(bkz:
ne dediler/#3779515)
kendisinden ezber bozan bir analiz gelmiş. sinan yılmaz'a katılmamak mümkün değil. mesela euro 2020 kadrosu da tam da bu yüzden övülürdü. stoperlerin leicester-atalanta'da oynuyor, orta sahan interli, şampiyon lille'nin 3 oyuncusu bizde, o halde turnuvada kesin iş yapıyorduk. öyle bir hayal kırıklığına uğradık ki o kadrodan itibarı kalan bir isim bile kalmadı, çoğu da ortalama 23-24 yaşında topçulardı. peki nerede fenerbahçeli, galatasaraylı oyuncular? aman canım onların önemi mi var, hepsi avrupa'da oynuyor maşallah. bu takım avrupai takım, bakın yabancı sınırı kalktı, ondan böyle oldu, hadi salın bir daha yabancı sınırını falan. bu cümleler sorgulanmadan kabul ediliyordu, gerçekler tam tersi yönde olmasına rağmen.
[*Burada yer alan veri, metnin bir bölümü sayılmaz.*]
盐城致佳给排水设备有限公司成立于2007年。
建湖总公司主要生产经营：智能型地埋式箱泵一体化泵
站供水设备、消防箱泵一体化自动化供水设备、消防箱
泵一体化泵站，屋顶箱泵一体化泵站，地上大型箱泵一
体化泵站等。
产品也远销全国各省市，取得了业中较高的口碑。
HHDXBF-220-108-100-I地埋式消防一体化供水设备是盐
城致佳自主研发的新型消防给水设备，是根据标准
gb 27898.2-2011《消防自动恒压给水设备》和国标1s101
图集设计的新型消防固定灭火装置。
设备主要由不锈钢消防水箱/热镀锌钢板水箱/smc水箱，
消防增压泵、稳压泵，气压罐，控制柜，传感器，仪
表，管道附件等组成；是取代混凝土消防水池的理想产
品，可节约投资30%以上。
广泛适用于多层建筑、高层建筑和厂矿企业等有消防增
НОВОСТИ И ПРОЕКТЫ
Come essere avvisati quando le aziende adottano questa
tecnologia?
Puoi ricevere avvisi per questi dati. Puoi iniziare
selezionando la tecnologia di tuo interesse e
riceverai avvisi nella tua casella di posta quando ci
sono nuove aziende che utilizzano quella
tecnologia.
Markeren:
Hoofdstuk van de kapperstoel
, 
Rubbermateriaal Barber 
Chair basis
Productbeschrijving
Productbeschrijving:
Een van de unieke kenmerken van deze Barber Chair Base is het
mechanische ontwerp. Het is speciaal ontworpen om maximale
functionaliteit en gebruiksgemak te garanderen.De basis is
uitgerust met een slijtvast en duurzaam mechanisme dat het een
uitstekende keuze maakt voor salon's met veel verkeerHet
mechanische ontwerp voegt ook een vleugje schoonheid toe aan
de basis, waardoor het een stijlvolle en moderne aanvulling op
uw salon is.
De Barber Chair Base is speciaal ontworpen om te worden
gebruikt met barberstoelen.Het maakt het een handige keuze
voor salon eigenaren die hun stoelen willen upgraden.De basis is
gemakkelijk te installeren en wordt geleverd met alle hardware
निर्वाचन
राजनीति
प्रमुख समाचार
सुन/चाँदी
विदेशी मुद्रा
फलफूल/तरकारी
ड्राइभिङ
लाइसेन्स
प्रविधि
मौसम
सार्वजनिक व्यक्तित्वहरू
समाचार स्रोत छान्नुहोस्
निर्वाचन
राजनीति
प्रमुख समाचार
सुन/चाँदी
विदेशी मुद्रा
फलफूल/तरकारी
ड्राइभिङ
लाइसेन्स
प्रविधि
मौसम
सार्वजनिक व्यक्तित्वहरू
aynı frankofon kitle, yabancı sınırının kaldırılmasıyla aynı anda takıma 10 tane yabancı yıldız alarak, tek bir türk oyuncu bile oynatmayarak avrupa'da başarı geleceğini zanneder. başarı gelir mi bilmem ama batış-iflas garanti. üretmeden, katma değer yaratmadan, sadece markaları yan yana getirip başarılı olan tek bir kulüp bile yok. buna real madrid los galaktikos dönemi de dahil. başarı için bazen bir hagi bile yeterli olabiliyor. ama hagi'yi başarılı kılan ortamın varlığını herkes atlıyor. yine bu frankofon kitle hagi olmasaydı hiçbir şeyin başarılamayacağına inanır, mesela bunu fatih altaylı'da görebilirsiniz. bunlara göre fatih terim'i bile hagi fatih terim yapmıştır. yani bu kompleks özellikli ve emek kokan başarıyı bile bu kadar basit formülize ederler. sonra da aynı başarının yıllardır neden bir daha gelmediğine kafa yormazlar.
rahmetli william wallace braveheart filminde ''iskoçya'nın en büyük sorunu iskoçyalılarla dolu olmasıdır.'' derdi. ya da mel gibson böyle buyurmuştu. bizim sorunumuz da bu. fazla türk'üz. kimimiz batı dünyasına aşık, kimimiz araplara aşık. bu aşağılık kompleksinden bir an önce çıkmamız gerekiyor. bizde imkan var ama vizyon yok. o vizyon da yabancı sınırından kurtulmalıyız, kaç evladım bu ülkeden kurtar kendini gibi basit cümleler hiç olamaz.